Reading Into Book Sales

A recent flurry of press attention to the suggestion that Secretary Clinton could use data from her upcoming book tour to aid her presidential campaign caught our attention.

Ultimately, Simon & Schuster said that Clinton would “unequivocally” not have access to data they’re collecting.

But if she does decide to run, that data could be extremely useful, if used in the right way.

It used to be that you could tell a lot about a person by what they kept on their bookshelves. Today, even with the proliferation of electronic publishing, we can still use what people choose to read in their spare time as a lens to predict their voting behavior. You still can’t judge an e-book by its cover, but you can learn a lot from the patterns of the people buying it.

As a general rule, organizations should be collecting data on every interaction they have with people, in every channel.

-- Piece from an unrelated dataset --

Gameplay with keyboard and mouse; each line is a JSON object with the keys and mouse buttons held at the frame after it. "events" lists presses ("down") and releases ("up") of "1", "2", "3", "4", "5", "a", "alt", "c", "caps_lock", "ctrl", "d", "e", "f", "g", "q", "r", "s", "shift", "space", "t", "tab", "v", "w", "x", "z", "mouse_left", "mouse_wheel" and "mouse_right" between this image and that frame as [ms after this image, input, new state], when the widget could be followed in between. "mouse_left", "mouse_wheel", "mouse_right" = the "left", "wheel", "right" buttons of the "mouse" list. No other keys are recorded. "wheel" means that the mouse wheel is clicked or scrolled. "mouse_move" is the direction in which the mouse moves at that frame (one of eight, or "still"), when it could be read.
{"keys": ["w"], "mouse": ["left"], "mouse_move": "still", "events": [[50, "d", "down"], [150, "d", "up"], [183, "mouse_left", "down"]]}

Whether they are ready to put it to use today, or planning for a potential future.

When it comes to book purchases, retailers will never release the individual data they collect on purchases. (And this is probably a good thing.) However, it is certainly feasible to release sales data by small units of geography, like county or ZIP code – either publicly, or to publishers and authors. This data would be incredibly useful for directly targeting or modeling support at a geographic level, particularly in instances where we can identify specific books which closely track voter’s expressed preferences and likely behavior.

Specific titles can provide a lot of insight into expected behavior all across the political spectrum:

Examples from current best-seller lists: Thomas Piketty’s “Capital in the 21st Century” / Elizabeth Warren’s “A Fighting Chance” / Ben Carson’s “One Nation” / Tim Geithner’s “Stress Test” / Arianna Huffington’s “Thrive: The Third Metric” / Sheryl Sandberg’s “Lean In”.

On the individual level, we can predict with a fair degree of certainty how a buyer of any of these books might vote. But people buy books for lots of reasons, and we caution against making the mistake of directly imputing a political bent to a reader who might pick up a book simply for reasons other than to satiate their ideological views.

But, in the aggregate, we can use purchases of certain titles to contribute to predicting expected voting outcomes at the individual, group and geographic levels.

In the 2008 and 2012 general elections, campaigns had a very basic sense of this dynamic, as book releases by candidates like President Barack Obama’s best-selling “The Audacity of Hope” and Senator Rick Santorum’s “It Takes a Family” set the stage for political movements. But the e-book industry was then a mere fraction of what it is today.

With the 2014 midterms around the corner, and the 2016 presidential primary season to follow soon on its heels, to get a sense of where their prospective voters’ hearts are leaning, smart campaigns will be wise to consider their potential supporters’ bookshelves in addition to their voting behavior.

Michael Simon is President and co-founder of HaystaqDNA. In 2008, he ran the in-house Obama for America analytics department.

Mo’ Data, Mo’ Problems?

Society is just beginning to understand the potential of ‘big data’. It’s estimated that 90% of the world’s data was created in the past few years, and the computing power needed to harness that information is growing quickly to keep up.

This rapid change means it’s important for policy makers to begin thinking now about the appropriate role of government in the field. Advancements in technology aren’t going away, but are only just coming to maturity — and we need to quickly figure out how to create a regulatory environment that balances privacy concerns with encouraging innovation that can unlock the incredible potential of data analytics. The Obama Administration’s review is an important start.

Recent news reports about the review’s results have focused on the potential misuse of big data, particularly ways it could exacerbate discriminatory hiring practices. But there are also a growing number of examples where big data can be used to protect against discrimination by rooting out the unfairness that sometimes accompanies human bias.

In one famous example, corporations have used analytics on vast consumer datasets to predict when women may become pregnant, so that they might market diapers and baby strollers to these women. In the wrong hands, those very same predictions could potentially be used to avoid hiring women who are likely to become pregnant in the near future.

While the government should take steps to prevent this type of corporate abuse, the sheer proliferation of data and technology will make it exceedingly difficult to prevent corporations from engaging in consumer analysis. Instead, we should learn to use the same data sets and analysis to identify and prevent abuse before it occurs.  If, for example, a review of hiring decisions indicated that job candidates with a greater predicted likelihood of having children are being hired at different rates, policymakers could use that information to stop such practices. Similarly, researchers using big data to predict crime are finding it can also help exonerate inmates who may have been wrongly convicted.

We believe that any organization dealing with data – big or small – has a responsibility to safeguard individual data while developing new ways of using new technology and resources for the greater good.

Smart use of data may not represent a solution to everything, but by finding patterns in apparently random behavior, it has the potential to give us unique insights into many of the most intractable problems in society today. Discrimination is one of those problems. We support starting an intelligent debate over how to balance human necessities like privacy and security with society’s needs for justice and innovation. At HaystaqDNA, we’re eager to get this conversation started, and excited to explain how data doesn’t need to intrude on our boundaries to expand our horizons.

Michael Simon is President and co-founder of HaystaqDNA. In 2008, he ran the in-house Obama for America analytics department.